==== Records for the exercise ====

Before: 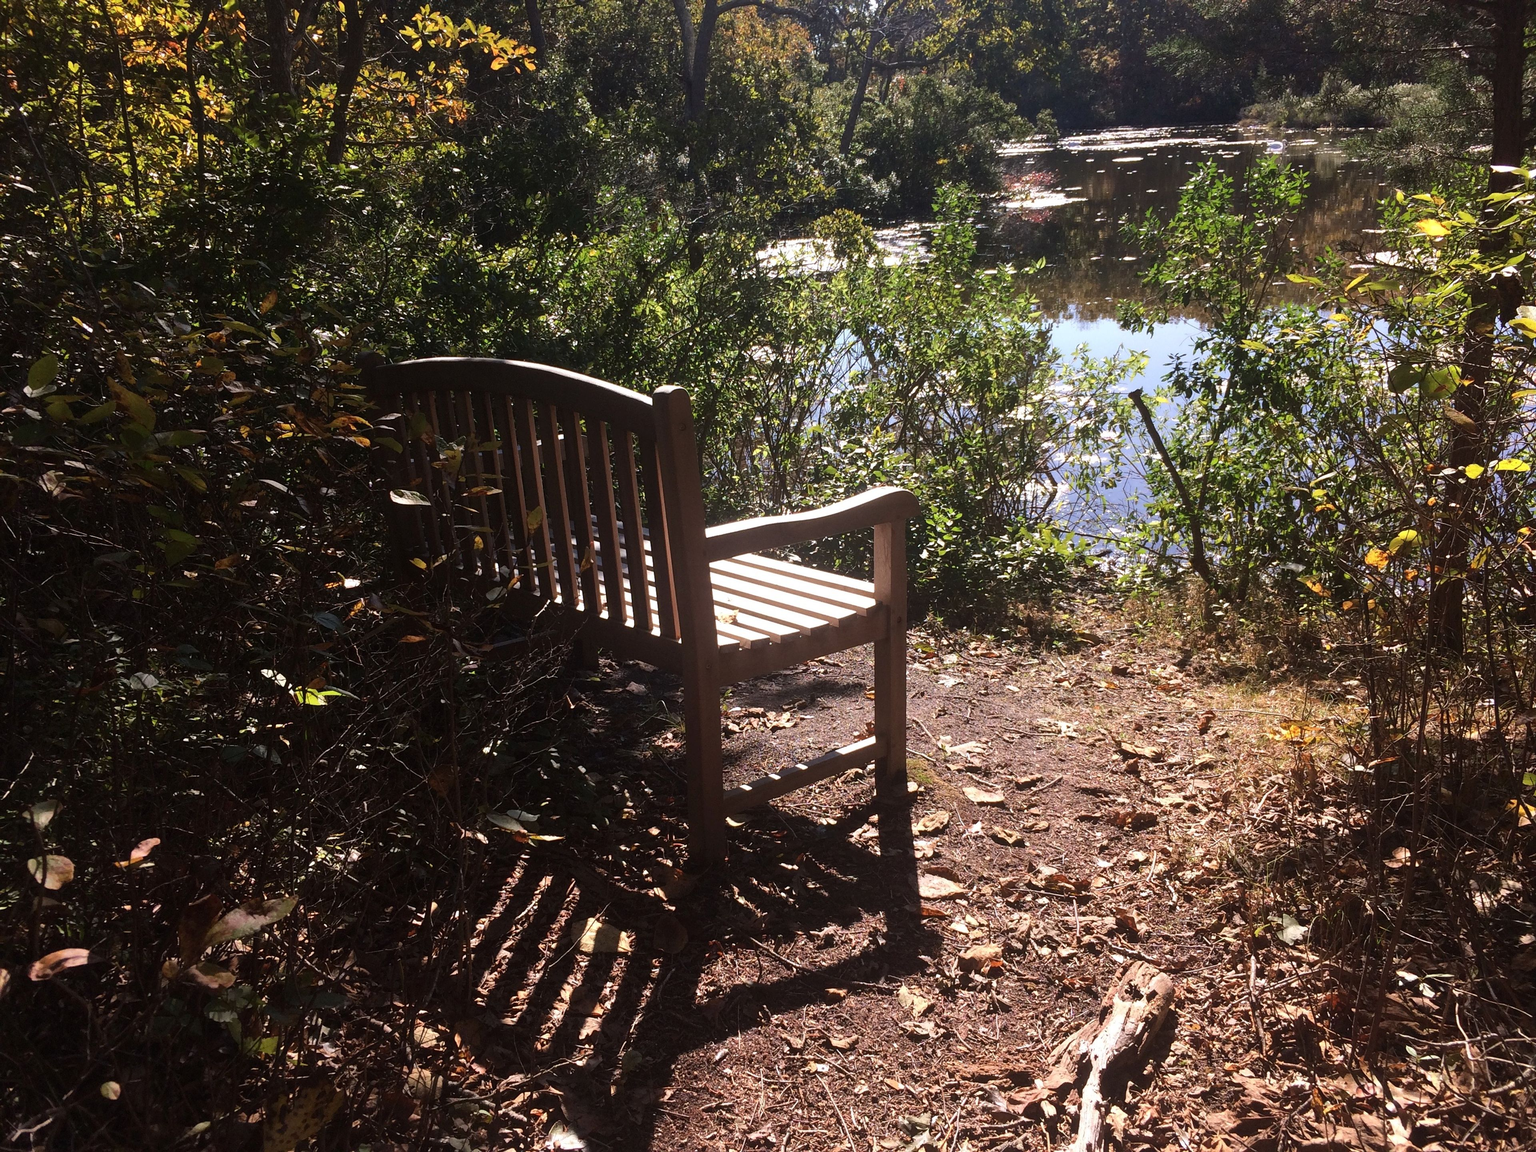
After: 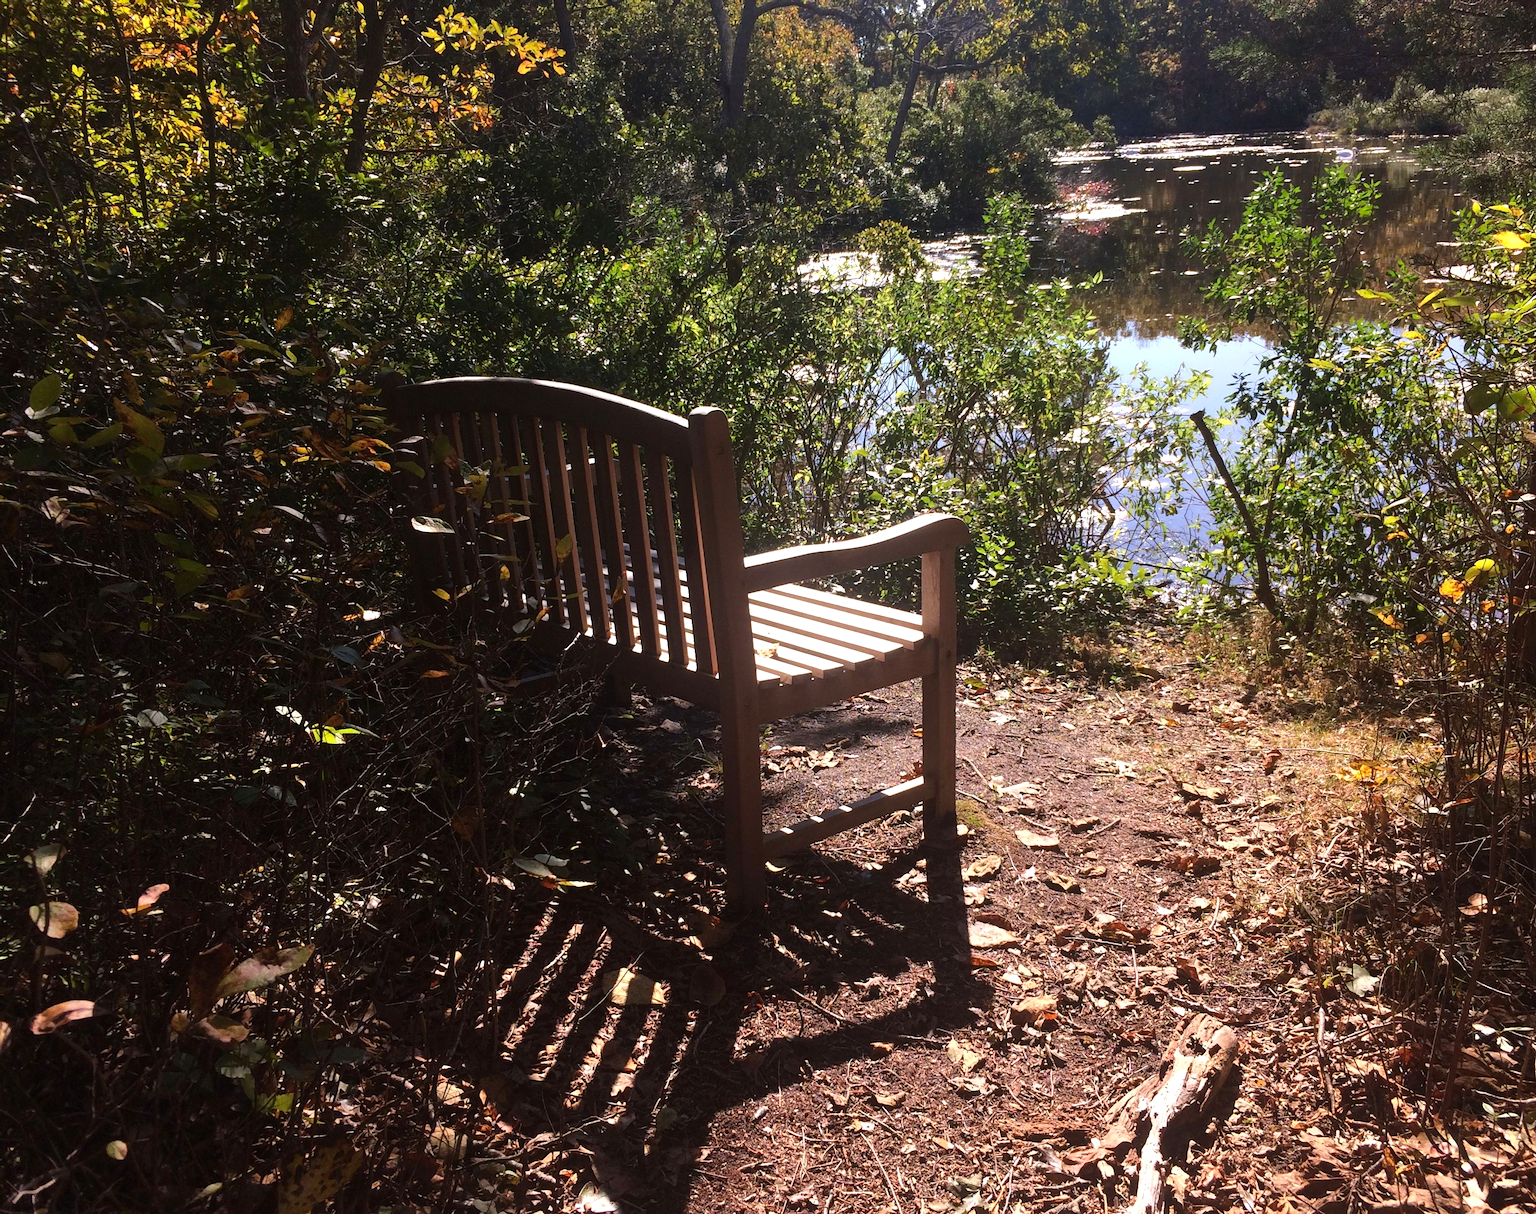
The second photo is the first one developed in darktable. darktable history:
levels: levels [0, 0.476, 0.951]
contrast brightness saturation: saturation 0.124
crop and rotate: left 0%, right 5.151%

====

* [Exercise objective]: Format the lines above as a JSON list of strings, with one string per line and blank lines omitted. Leave the pictures out of the answer.

* [The answer]:
[
  "Before: ",
  "After: ",
  "The second photo is the first one developed in darktable. darktable history:",
  "levels: levels [0, 0.476, 0.951]",
  "contrast brightness saturation: saturation 0.124",
  "crop and rotate: left 0%, right 5.151%"
]